Rewrite the records below as a numbered list, one line to each number, skipping the blank lines and leaving out the pictures.

Entries provided
---

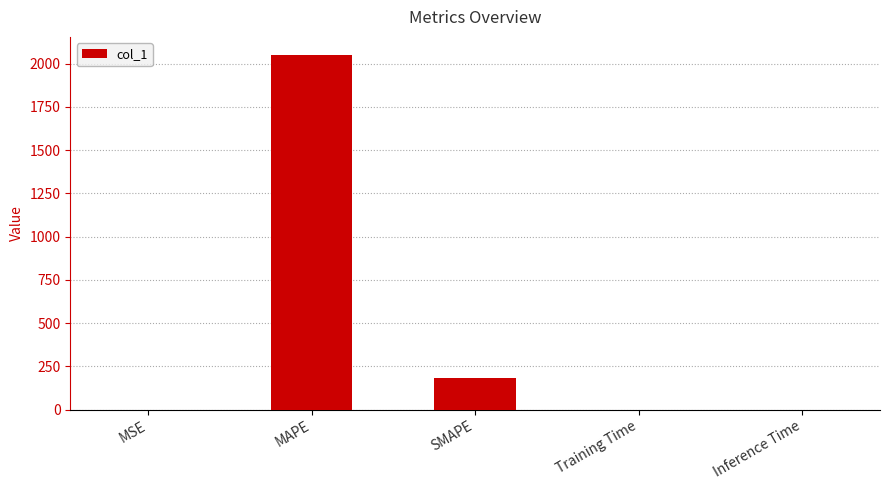

Are the bars horizontal?

No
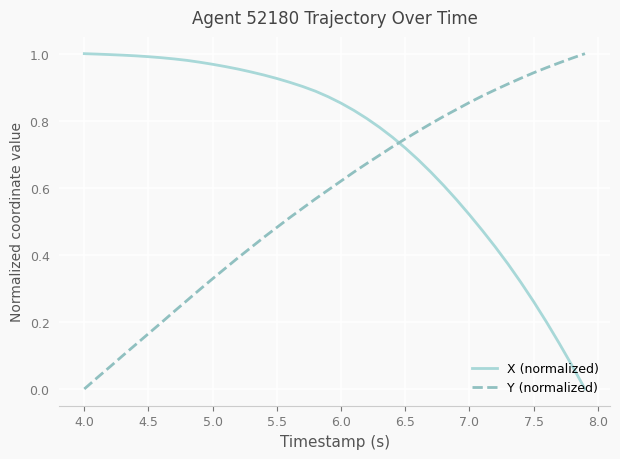

List the series in order of their overall mean, highest first.

X (normalized), Y (normalized)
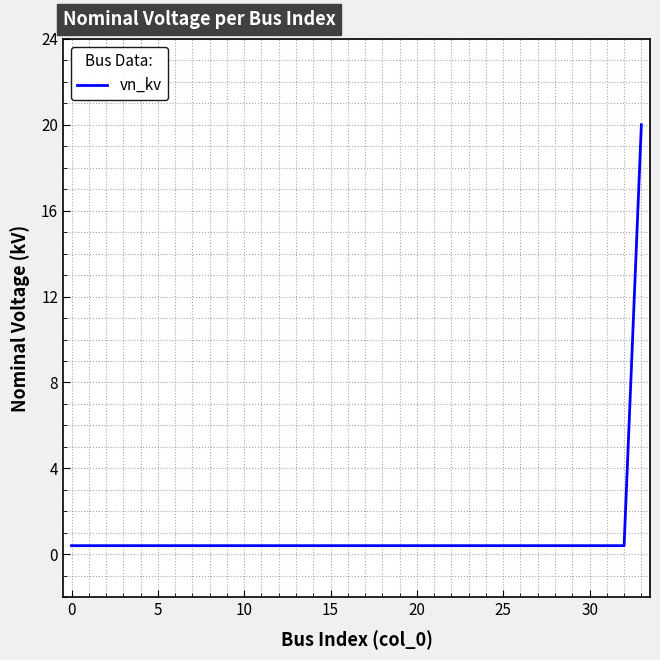

What is the greatest value displayed?

20.0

---

Task result
1. Are the bars horizontal?
2. No
3. List the series in order of their overall mean, highest first.
4. X (normalized), Y (normalized)
5. What is the greatest value displayed?
6. 20.0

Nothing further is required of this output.